July 11, 2011
Bill Gold, called the greatest poster designer in Hollywood, has had an illustrious career designing classic posters for such films as “Yankee Doodle Dandy”, “The Way We Were”, “Casablanca”, “Hair”, “My Fair Lady”, “The Sting”, “Barry Lyndon” and “Mystic River”.
Here are some examples of his colorful work and some of the rationale behind it.

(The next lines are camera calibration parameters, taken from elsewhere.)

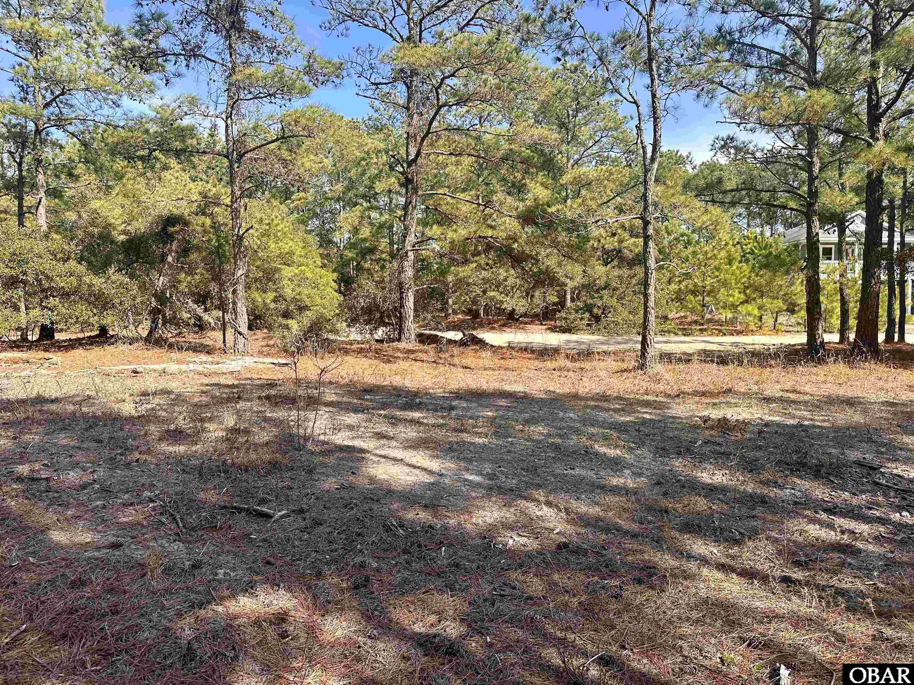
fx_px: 634
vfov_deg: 56.8
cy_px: 342
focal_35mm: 24
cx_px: 457
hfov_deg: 71.6
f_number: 1.78
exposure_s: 1/1453
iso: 80
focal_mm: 6.86
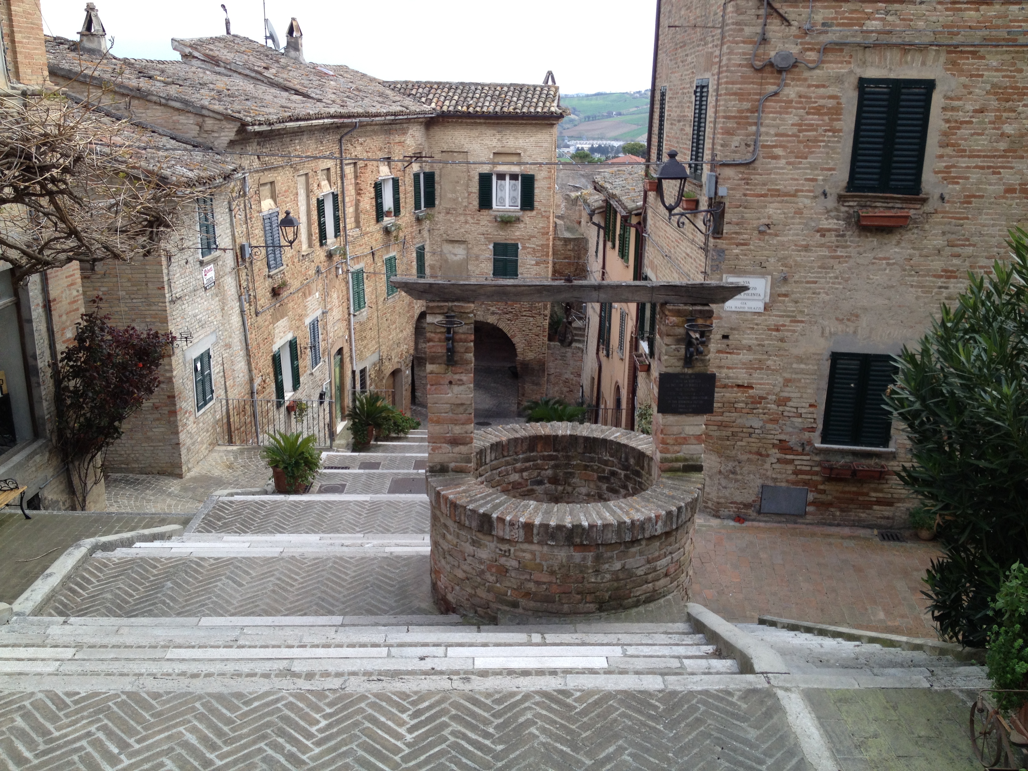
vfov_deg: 40.7
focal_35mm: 35
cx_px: 514
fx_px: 1039
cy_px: 386
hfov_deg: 52.6
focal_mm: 4.28
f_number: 2.4
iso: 50
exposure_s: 1/356
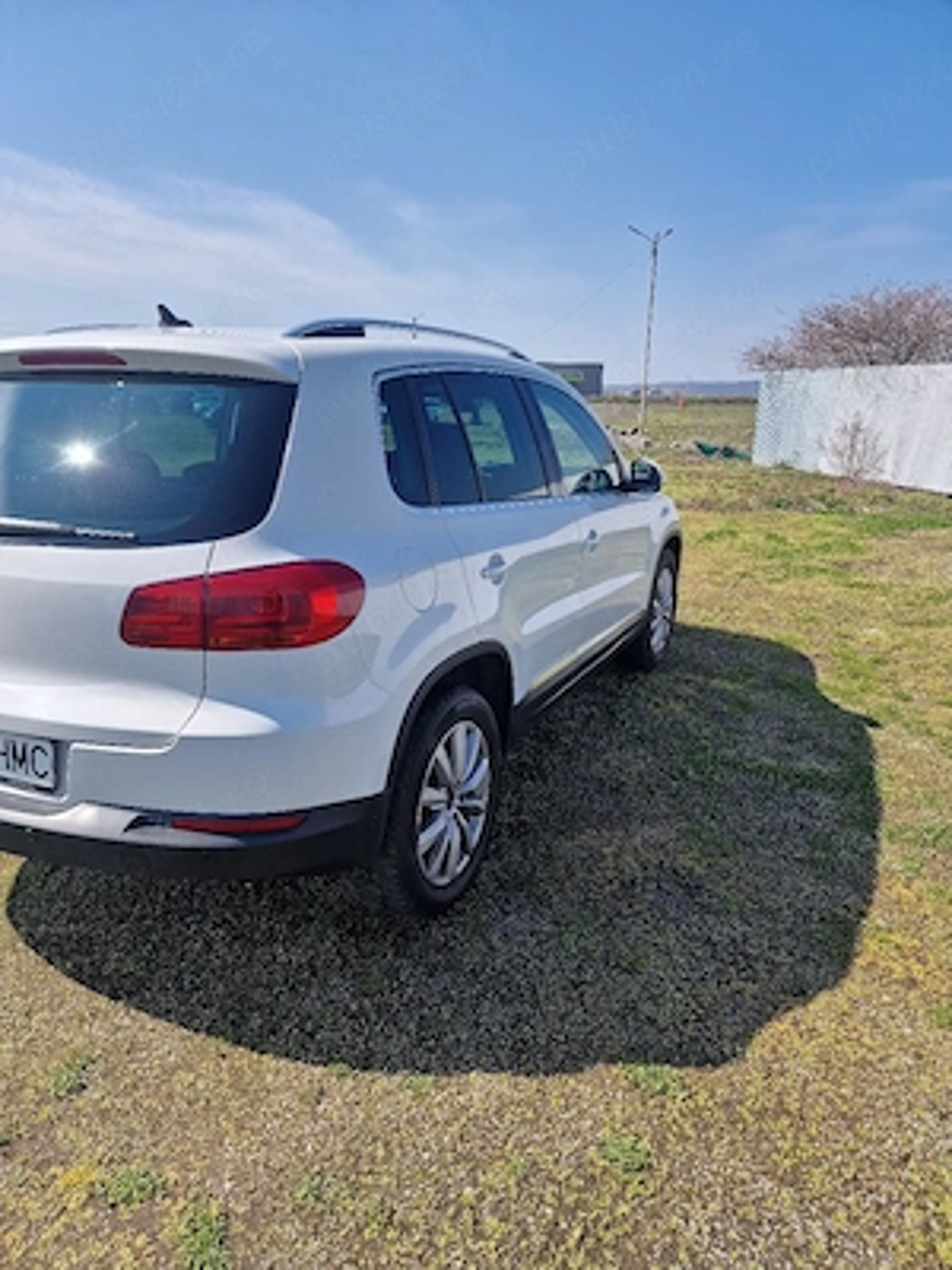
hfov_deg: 58.9
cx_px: 476
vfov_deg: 73.9
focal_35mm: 23
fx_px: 843
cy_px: 635
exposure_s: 1/1000
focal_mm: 6.4
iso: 50
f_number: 1.8
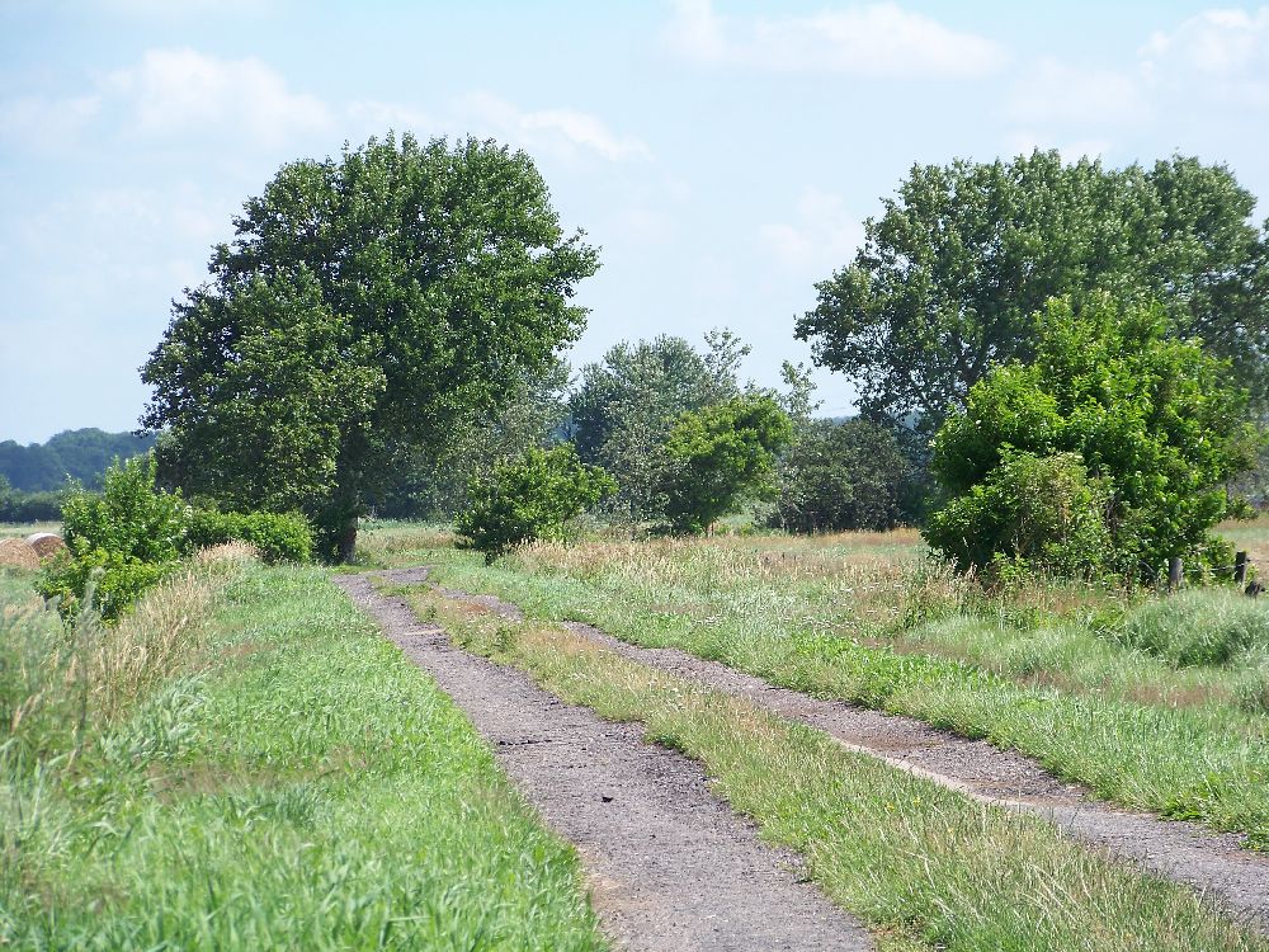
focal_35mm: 234
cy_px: 476
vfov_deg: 6.4
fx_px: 8578
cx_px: 634
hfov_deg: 8.5
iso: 64
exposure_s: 1/400
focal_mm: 37.4
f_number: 3.6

Yankee Doodle Dandy (1942)
For his first major studio release, it was important to Gold to emphasize the patriotism in the story of George M. Cohan. So he used bright American colors and incorporated the flag design as part of the Uncle Sam hat. He did all the lettering by hand then had a sign painter come in and color it at his direction. The “C” in James Cagney’s name is the same type Gold used for Casablanca.
My Fair Lady (1969)
Gold says he used Peak’s “squiggles to get his juices flowing”. The final poster is a collage of the charcoal drawings, to which Gold added color.
Dirty Harry (1971)
For his first collaboration with Clint Eastwood, Gold saw the police detective’s gun as a central image that he used in all of the poster variations. He exaggerated the size of the gun in the international and main U.S. posters. In the international, he used repeating images and “psychedelic” colors, which design critic Steven Heller praises for having “a pop art quality”.
The Sting (1973)
To capture the 1920s look of the movie, Gold took the approach used in The Saturday Evening Post developed by illustrator J.C. Leyendecker, for both the main poster and the alternate. “The texture of the clothing has a hand-painted quality,” Gold says. “The whole feeling of the story is there.” Gold also used the magazine’s classic lettering style.
Barry Lyndon (1975)
For Stanley Kubrick’s 18th century costume drama, Gold flew to London for three weeks of intense discussions with the director. Kubrick insisted on having a special hand-lettered alphabet created, and Gold suggested the illustrated outer framing. After Gold returned home, he and Kubrick spoke by phone each day for weeks while a Warners messenger flew back and forth daily with sketches. Kubrick kept adding shading around each illustration to make it more distinctive.
Gold and illustrator Bob Peak did a lot of experimenting, including the picture of the sun coming through hair. He also played with different lettering styles.